- [Request]:
Scan the entries for lines with "pixels" and say how many there are, with nothing more.

- [Task inputs]:

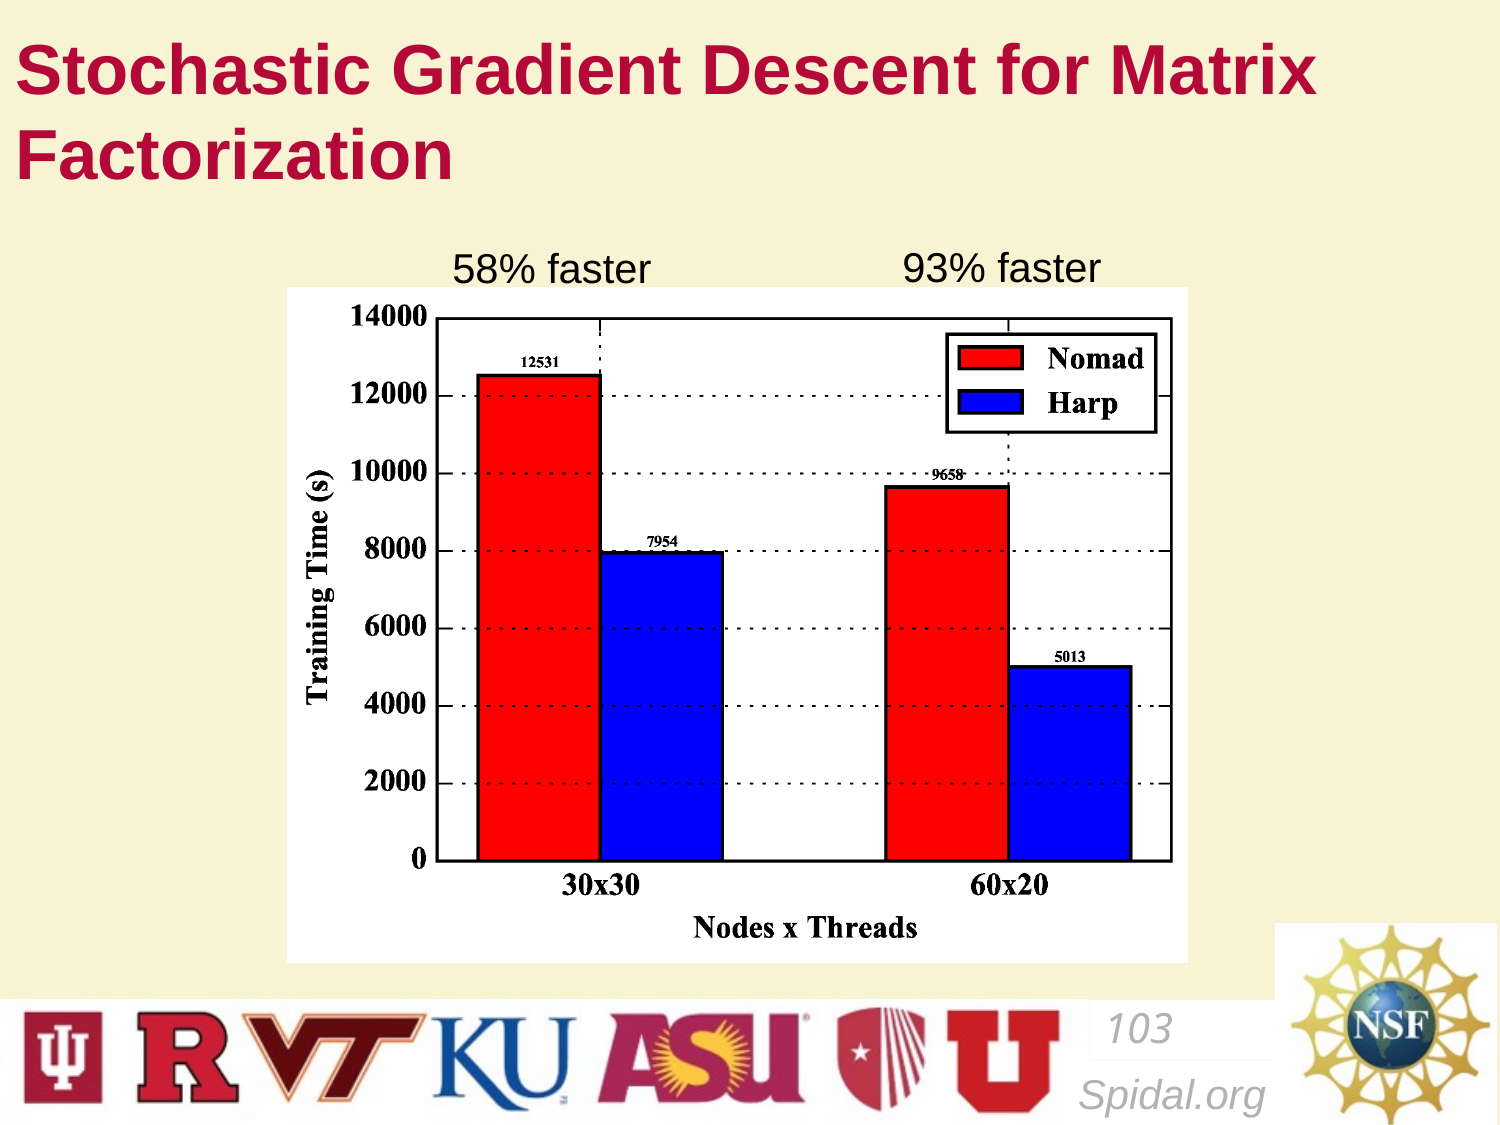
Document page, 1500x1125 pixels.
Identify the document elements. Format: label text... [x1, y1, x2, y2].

...

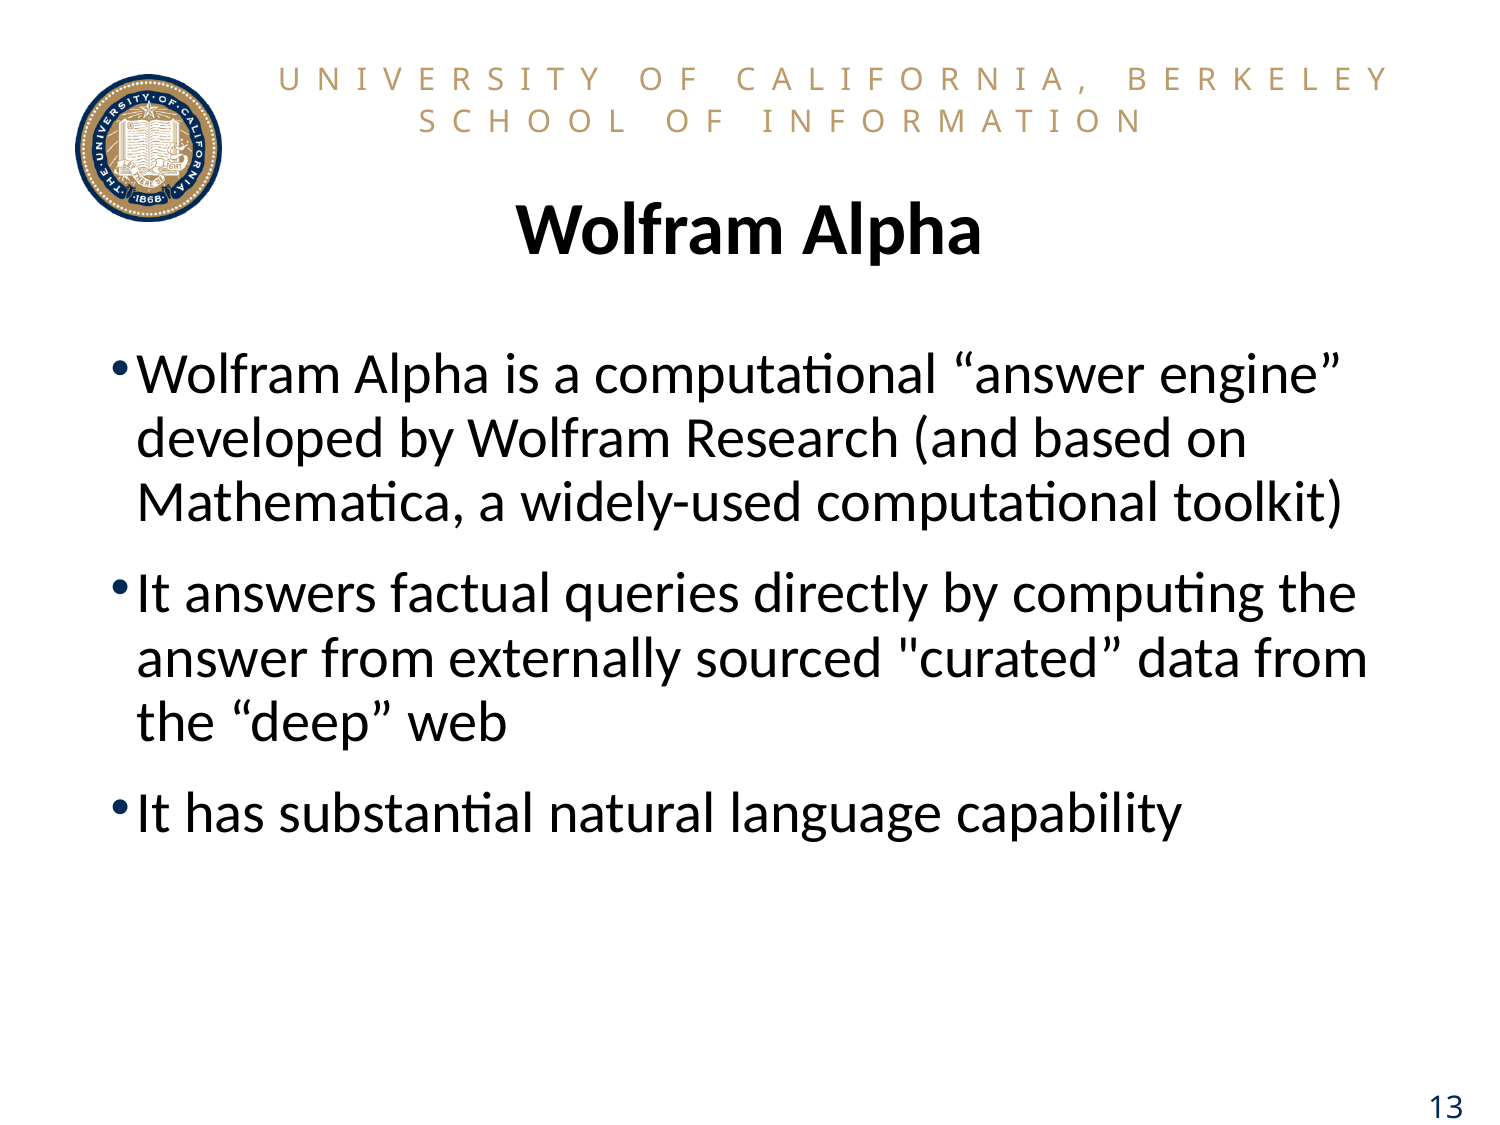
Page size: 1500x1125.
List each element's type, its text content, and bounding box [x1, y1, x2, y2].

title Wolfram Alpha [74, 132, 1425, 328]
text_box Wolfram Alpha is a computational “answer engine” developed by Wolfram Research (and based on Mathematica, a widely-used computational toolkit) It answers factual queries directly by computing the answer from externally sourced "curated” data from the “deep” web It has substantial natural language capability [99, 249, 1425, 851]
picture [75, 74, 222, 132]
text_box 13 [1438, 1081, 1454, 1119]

* * *

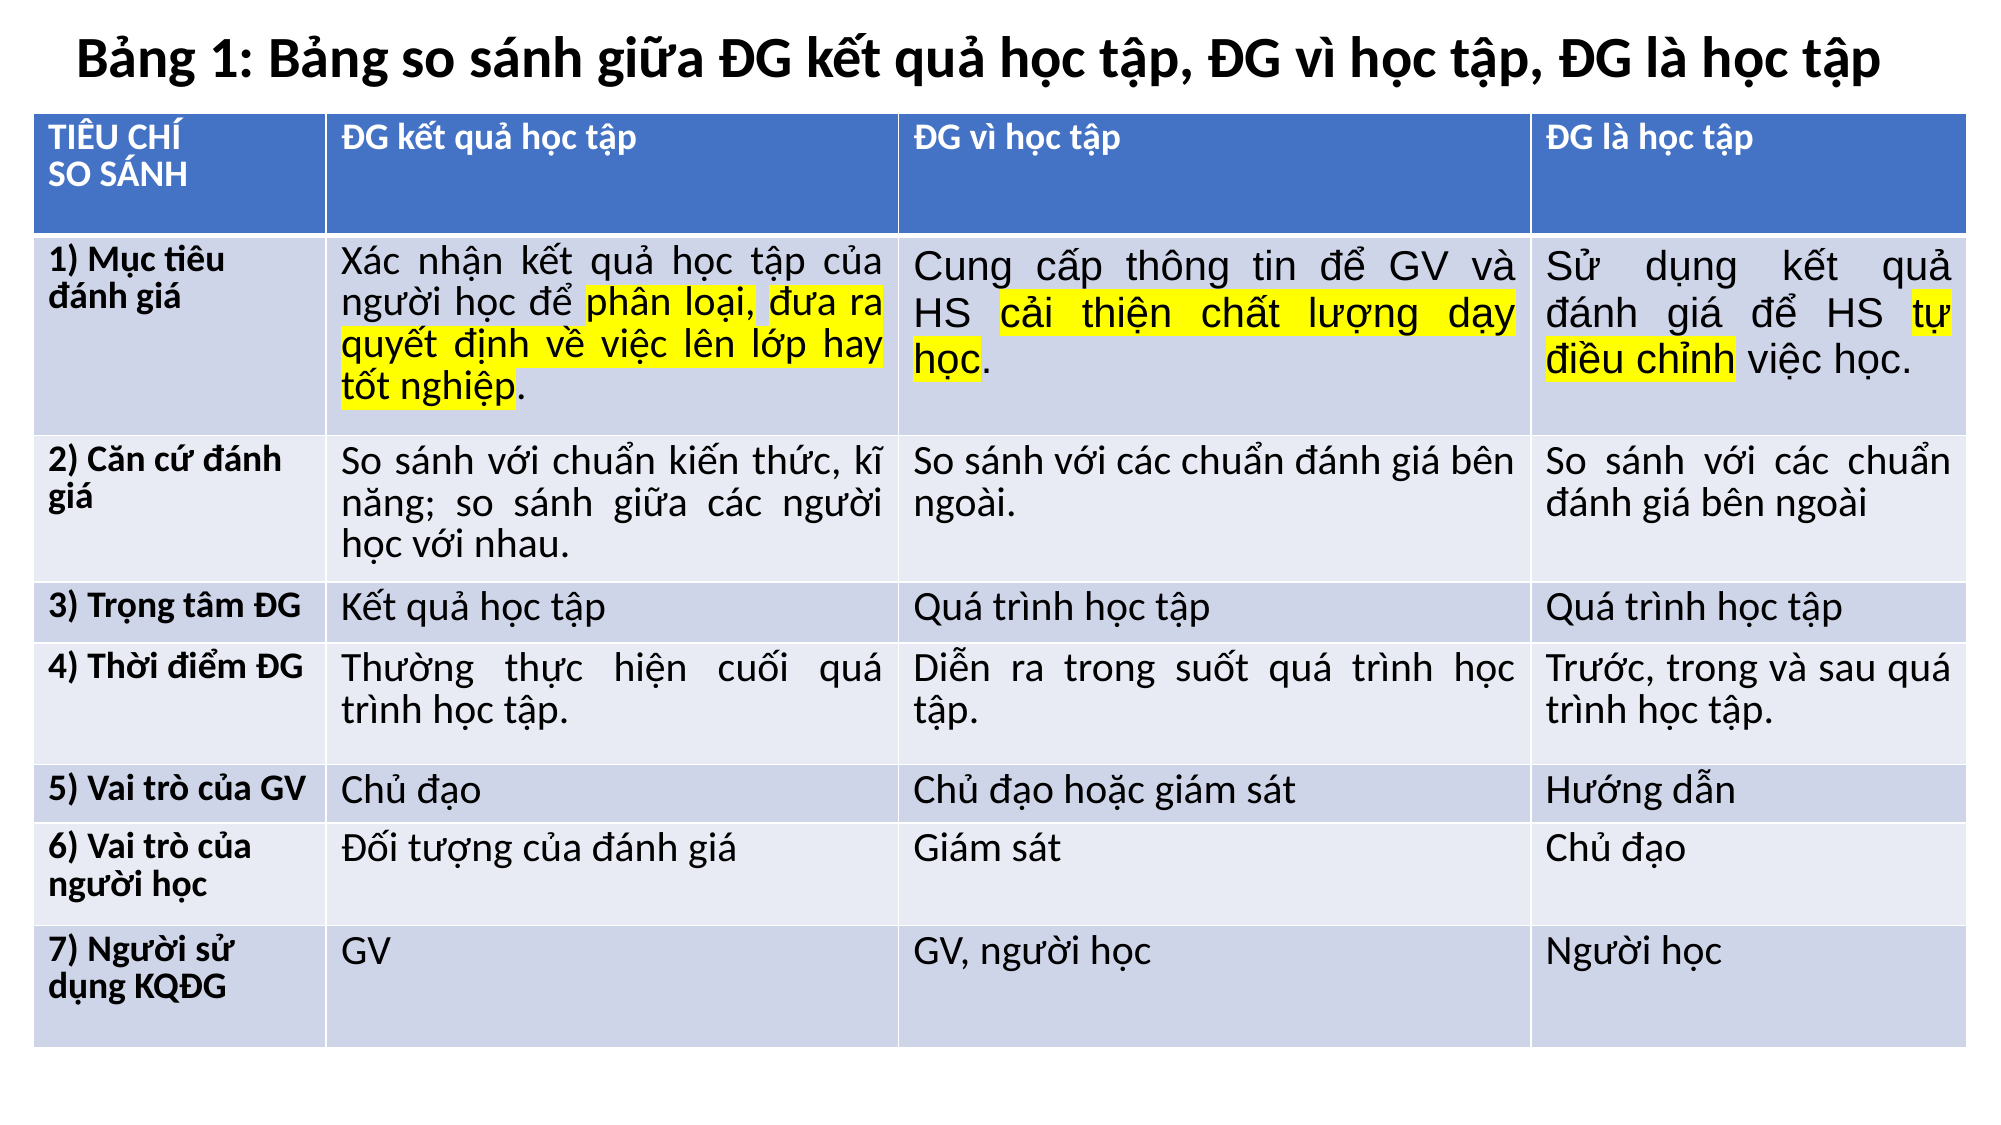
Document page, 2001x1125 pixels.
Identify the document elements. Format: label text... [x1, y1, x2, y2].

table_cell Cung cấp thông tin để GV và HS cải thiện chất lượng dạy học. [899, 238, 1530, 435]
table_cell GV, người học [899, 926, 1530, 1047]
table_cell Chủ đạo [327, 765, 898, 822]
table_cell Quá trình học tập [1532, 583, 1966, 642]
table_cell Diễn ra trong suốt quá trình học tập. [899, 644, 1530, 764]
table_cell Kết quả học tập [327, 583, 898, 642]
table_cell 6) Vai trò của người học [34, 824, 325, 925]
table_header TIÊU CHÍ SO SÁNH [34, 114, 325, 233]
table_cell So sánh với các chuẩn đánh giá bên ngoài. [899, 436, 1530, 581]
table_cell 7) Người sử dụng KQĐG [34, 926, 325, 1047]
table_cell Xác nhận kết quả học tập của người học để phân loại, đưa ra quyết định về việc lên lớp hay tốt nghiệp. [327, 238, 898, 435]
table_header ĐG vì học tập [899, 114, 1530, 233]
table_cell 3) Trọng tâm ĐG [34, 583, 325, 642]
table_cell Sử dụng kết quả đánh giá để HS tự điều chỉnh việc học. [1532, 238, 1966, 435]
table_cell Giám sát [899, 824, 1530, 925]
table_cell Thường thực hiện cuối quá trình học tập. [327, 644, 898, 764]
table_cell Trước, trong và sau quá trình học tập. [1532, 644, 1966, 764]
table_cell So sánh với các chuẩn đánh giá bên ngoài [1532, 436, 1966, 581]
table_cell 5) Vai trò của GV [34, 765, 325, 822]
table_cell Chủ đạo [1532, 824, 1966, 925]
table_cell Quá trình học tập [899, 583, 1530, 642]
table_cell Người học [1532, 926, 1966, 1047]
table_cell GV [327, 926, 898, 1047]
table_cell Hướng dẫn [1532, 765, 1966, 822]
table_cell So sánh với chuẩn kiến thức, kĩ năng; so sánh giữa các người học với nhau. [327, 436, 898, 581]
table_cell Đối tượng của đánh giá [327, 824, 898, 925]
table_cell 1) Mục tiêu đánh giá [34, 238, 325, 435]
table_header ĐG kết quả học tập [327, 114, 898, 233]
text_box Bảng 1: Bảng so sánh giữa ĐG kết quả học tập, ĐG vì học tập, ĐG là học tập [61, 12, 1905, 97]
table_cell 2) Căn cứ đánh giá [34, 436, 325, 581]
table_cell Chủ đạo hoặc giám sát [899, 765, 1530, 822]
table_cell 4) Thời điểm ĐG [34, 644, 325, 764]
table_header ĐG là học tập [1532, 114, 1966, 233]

- [Answer below]:
2